One hundred empty boards waiting for assembly

In retrospect, it would have been worth it. It's just not reasonable to place thousands of these tiny surface mount components by hand and expect to have most of the units work. I wound up tossing around 35 of them due to shorts or crappy range (less than 70 feet). That said, it is possible to do pretty well by using a real, metal stencil, a good solder paste, and being careful. Getting the right amount of solder paste on the QFN package was the tricky part: too little and some pins weren't connected, too much and there were bridges that, if fixed with an iron, often ruined the chip.

As many boards as I brought to Burning Man, I wasted on failed prototypes

Software


Design Overview

The primary function of the flowers is to transmit their presence to other flowers within range of the built-in 2.4 GHz radio. Secondary to this is their ability to transmit a clock value and synchronize color patterns to each other. To accomplish this, every flower maintains a list of colors that it has received, keeps a clock value which it synchronizes to the lowest color value flower in the network, transmits its own color at a regular interval, and retransmits all packets it receives to form a mesh topology network.

All code is available on GitHub here. I tried to keep it pretty well commented, but I'm also describing some more important stuff below.

Staying in sync

The main issue with keeping units in sync came from a variable amount of work being done on each loop() iteration: units doing more stuff on each loop inevitably fell behind and had to "catch up" to units doing less stuff. This was an easy fix: by using a timer to force each iteration to take 20 ms (far longer than the amount of stuff being done by any one unit), sync was more easily achieved.

More complex issues came from the fact that packets were often received several iterations after they were sent out, resulting in an effect where units sync'd their clocks to "stale" clock values. This was a result of the NRF24L01+ keeping packets in a FIFO queue received one per iteration, and mesh network packets making it to the edge of the network several iterations late. Some code to discard duplicate packets (including very old ones), and adjust clock values in packets based on how long ago we guessed they were sent, helped a lot.

Ultimately, syncing worked reasonably well--very well according to those less OCD than me. I think the fading color pattern helped obscure that fact that the clocks weren't exactly together.

Maximizing range of the NRF24L01+

The single most important factor, I found, in increasing the range of the radio came from decreasing the packet size to 8 bytes. If we consider that every bit in a packet has an equal probability of being misreceived (i.e. skipped, or considered a 1 when actually a 0), the longer the message, the higher cumulative probability of an error occuring.
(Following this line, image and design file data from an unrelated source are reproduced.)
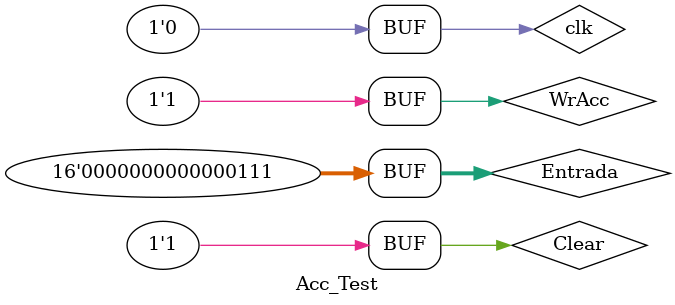
<source format=v>
`timescale 1ns / 1ps


module Acc_Test;

	// Inputs
	reg [15:0] Entrada;
	reg clk;
	reg WrAcc;
	reg Clear;

	// Outputs
	wire [15:0] Salida;

	// Instantiate the Unit Under Test (UUT)
	ACC uut (
		.Entrada(Entrada), 
		.clk(clk), 
		.WrAcc(WrAcc), 
		.Clear(Clear), 
		.Salida(Salida)
	);

	initial begin
		// Initialize Inputs
		Entrada = 0;
		clk = 0;
		WrAcc = 0;
		Clear = 1;

		// Wait 100 ns for global reset to finish
		#100;
        
		// Add stimulus here
		Clear = 0;
		WrAcc = 1;
		Entrada = 'b1100001100111111;
		
		clk = 1;
		#100;
		clk = 0;
		#100;
		
		Entrada = 'b0001001100100000;
		
		clk = 1;
		#100;
		clk = 0;
		#100;
		
		Entrada = 'b0001011100100110;
		
		clk = 1;
		#100;
		clk = 0;
		#100;
		
		Entrada = 'b0000000000000111;
		
		clk = 1;
		#100;
		clk = 0;
		#100;
		
		Clear = 1;
		
		clk = 1;
		#100;
		clk = 0;
		#100;
	end
     
endmodule


</source>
If the packet checksum fails, the entire message is thrown out. It seems like a safe assumption that at distances where power of the signal being received is close to the sensitivity of the radio (-94 dBm @ 250 kbps), there is a higher probability of receiving a fucked up packet made even higher by using a longer length.

The next most important factor was decreasing the transmission speed to 250 kbps. The NRF24L01+ can transmit at speeds up to 2 Mbps, but I found that the range dramatically decreased at that rate, in concordance was a sensitivity of -82 dBm at 2 Mbps versus -94 dBm at 250 kbps. Considering the simplicity and low data rate required by this application, it didn't make much sense to use anything above the minimum speed of 250 kbps.

Finally, I decided to send every packet out three times per transmission, reasoning that at least one of them would get through. This seemed to help a lot with range.